Technology is great, but people can’t remove themselves from the process. Especially in high-risk areas, it’s important that multiple people are providing oversight and that everyone knows appropriate checks and balances are in place. For some, just knowing these processes exist is a deterrent.
Empower the truth
It’s been said that where there’s no root, there’s no fruit. If a safe environment is rooted in your culture, then trust will grow and truth will bloom. When people trust each other and feel safe, they are empowered to speak out, even when it’s in opposition to others on their teams.

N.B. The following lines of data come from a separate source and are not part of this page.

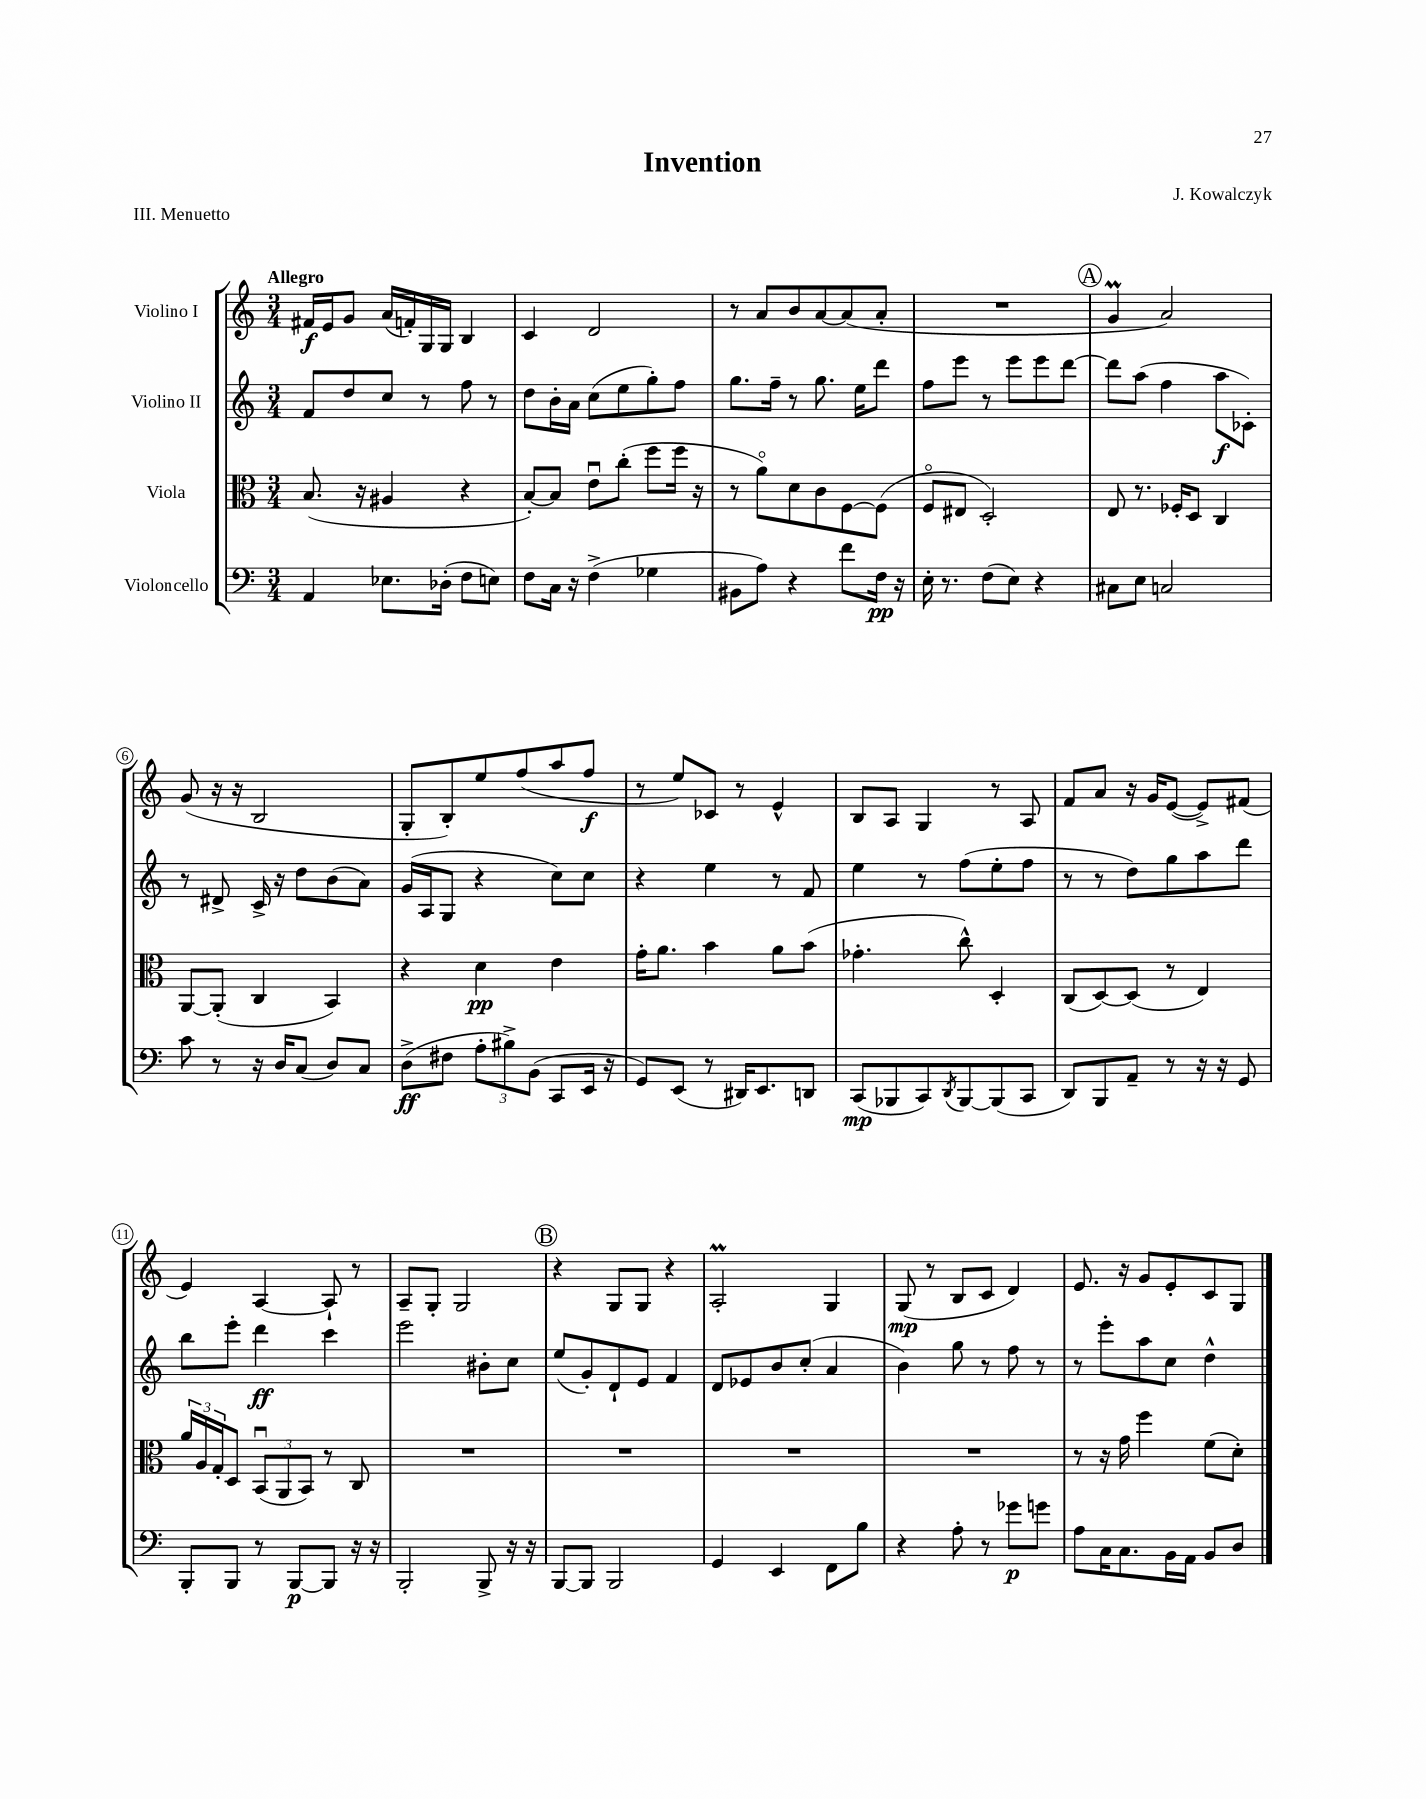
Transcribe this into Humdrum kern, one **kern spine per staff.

**kern	**kern	**kern	**kern
*staff4	*staff3	*staff2	*staff1
*clefF4	*clefC3	*clefG2	*clefG2
*k[]	*k[]	*k[]	*k[]
*M3/4	*M3/4	*M3/4	*M3/4
4AA/	(8.B/	8f/L	16f#/LL
.	.	.	16e/J
.	.	8dd/	8g/J
.	16r	.	.
8.E-\L	4A#/	8cc/J	(16a/LL
.	.	.	16f'/)
.	.	8r	16G/
(16D-'\Jk	.	.	16G/JJ
8F\L	4r	8ff\	4B/
8E\J)	.	8r	.
=	=	=	=
8F\L	[8B'/L)	8dd\L	4c/
16C\Jk	8B/]J	16b'\L	.
16r	.	16a\JJ	.
(4F^\	8eu\L	(8cc\L	2d/
.	(8cc'\J	8ee\	.
4G-\	8ff\L	8gg'\)	.
.	16ff\Jk	8ff\J	.
.	16r	.	.
=	=	=	=
8BB#\L	8r	8.gg\L	8r
8A\J)	8ao\L)	.	8a/L
.	.	16ff~\Jk	.
4r	8d\	8r	8b/
.	8c\	8.gg\	[8a/
8f\L	[8F\	.	(8a/]
.	.	16ee\LK	.
16F\Jk	(8F\]J	8ddd\J	8a'/J
16r	.	.	.
=	=	=	=
16E'\	8Fo/L	8ff\L	2.r
8.r	.	.	.
.	8E#/J	8eee\J	.
(8F\L	2D'/)	8r	.
8E\J)	.	8eee\L	.
4r	.	8eee\	.
.	.	[8ddd\J	.
=	=	=	=
8C#\L	8E/	8ddd\]L	4g/
8E\J	8.r	(8aa\J	.
2C/	.	4ff\	2a/)
.	16F-'/LK	.	.
.	8D/J	.	.
.	4C/	8aa\L	.
.	.	8c-'\J)	.
=	=	=	=
8c\	[8AA/L	8r	(8g/
8r	(8AA'/]J	8d#^/	16r
.	.	.	16r
16r	4C/	16c^/	2B/
16D/LK	.	16r	.
(8C/J	.	8dd\L	.
8D/L)	4BB/)	(8b\	.
8C/J	.	8a\J)	.
=	=	=	=
(8D^\L	4r	(16g/LL	8G'/L
.	.	16A/J	.
8F#\J	.	8G/J	8B'/)
12A'\L	4d\	4r	8ee/
12B#^\)	.	.	.
.	.	.	(8ff/
(12BB\J	.	.	.
8CC/L	4e\	8cc\L)	8aa/
16EE/Jk	.	8cc\J	8ff/J
16r	.	.	.
=	=	=	=
8GG/L)	16g'\LK	4r	8r
.	8.a\J	.	.
(8EE/J	.	.	8ee/L)
8r	4b\	4ee\	8c-/J
16DD#/LK)	.	.	8r
8.EE/	.	.	.
.	8a\L	8r	4e^^/
8DD/J	(8b\J	8f/	.
=	=	=	=
(8CC/L	4.g-'\	4ee\	8B/L
8BBB-/	.	.	8A/J
8CC/)	.	8r	4G/
8qDD/	.	.	.
[8BBB-/	8cc^^\)	(8ff\L	.
(8BBB-/]	4D'/	8ee'\	8r
8CC/J	.	8ff\J	8A/
=	=	=	=
8DD/L)	(8C/L	8r	8f/L
8BBB/	[8D/)	8r	8a/J
8AA~/J	(8D/]J	8dd\L)	16r
.	.	.	16g/LK
8r	8r	8gg\	([8e/J
16r	4E/)	8aa\	8e^/]L)
16r	.	.	.
8GG/	.	8ddd\J	(8f#/J
=	=	=	=
8BBB'/L	24a/LL	8bb\L	4e/)
.	24A/	.	.
.	24G'/J	.	.
8BBB/J	8D/J	8eee'\J	.
8r	(12BBu/L	4ddd\	[4A/
.	12AA/	.	.
[8BBB/L	.	.	.
.	12BB/J)	.	.
8BBB/]J	8r	4ccc\	8A`/]
16r	8C/	.	8r
16r	.	.	.
=	=	=	=
2BBB'/	2.r	2eee\	8A~/L
.	.	.	8G'/J
.	.	.	2G/
8BBB^/	.	8b#'\L	.
16r	.	8cc\J	.
16r	.	.	.
=	=	=	=
[8BBB/L	2.r	(8ee/L	4r
8BBB/]J	.	8g'/)	.
2BBB/	.	8d`/	8G/L
.	.	8e/J	8G/J
.	.	4f/	4r
=	=	=	=
4GG/	2.r	8d/L	2A'/
.	.	8e-/	.
4EE/	.	8b/	.
.	.	(8cc'/J	.
8FF\L	.	4a/	4G/
8B\J	.	.	.
=	=	=	=
4r	2.r	4b\)	(8G/
.	.	.	8r
8A'\	.	8gg\	8B/L
8r	.	8r	8c/J
8g-\L	.	8ff\	4d/)
8g\J	.	8r	.
=	=	=	=
8A\L	8r	8r	8.e/
16C\K	16r	8eee'\L	.
8.C\	16g\	.	16r
.	4ff\	8aa\	8g/L
16BB\L	.	8cc\J	8e'/
16AA\JJ	.	.	.
8BB/L	(8f\L	4dd^^\	8c/
8D/J	8d'\J)	.	8G/J
==	==	==	==
*-	*-	*-	*-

At the first sign of an ethical breach, those who notice should feel obligated and empowered to say something. That’s an attitude that’s got to be baked into a company’s culture through regular communication around the topic of ethics, but also by encouraging and embracing opposing viewpoints in any discussion. When employees feel free to openly disagree during everyday meetings, they’re more likely to sound an alarm on an ethical issue.
Walk the Walk
Prioritizing an ethical environment starts from the top. If leaders prioritize it in their own actions, people are more likely to follow in the same way. That means leaders must act ethically, of course, but it’s more than that. People must see that their leaders are investing in systems that prevent or identify ethical lapses, that they allow others to hold them personally accountable, and that they encourage open discussions that include vulnerability and dissenting opinions.
By continuously investing in and emphasizing the importance of ethics, you can build a culture that consistently adheres to your organization’s values and prevents or quickly identifies lapses, even if they are taking places in the nooks and crannies that are difficult to see in a big company. Then the things you can’t see are less likely to hurt you.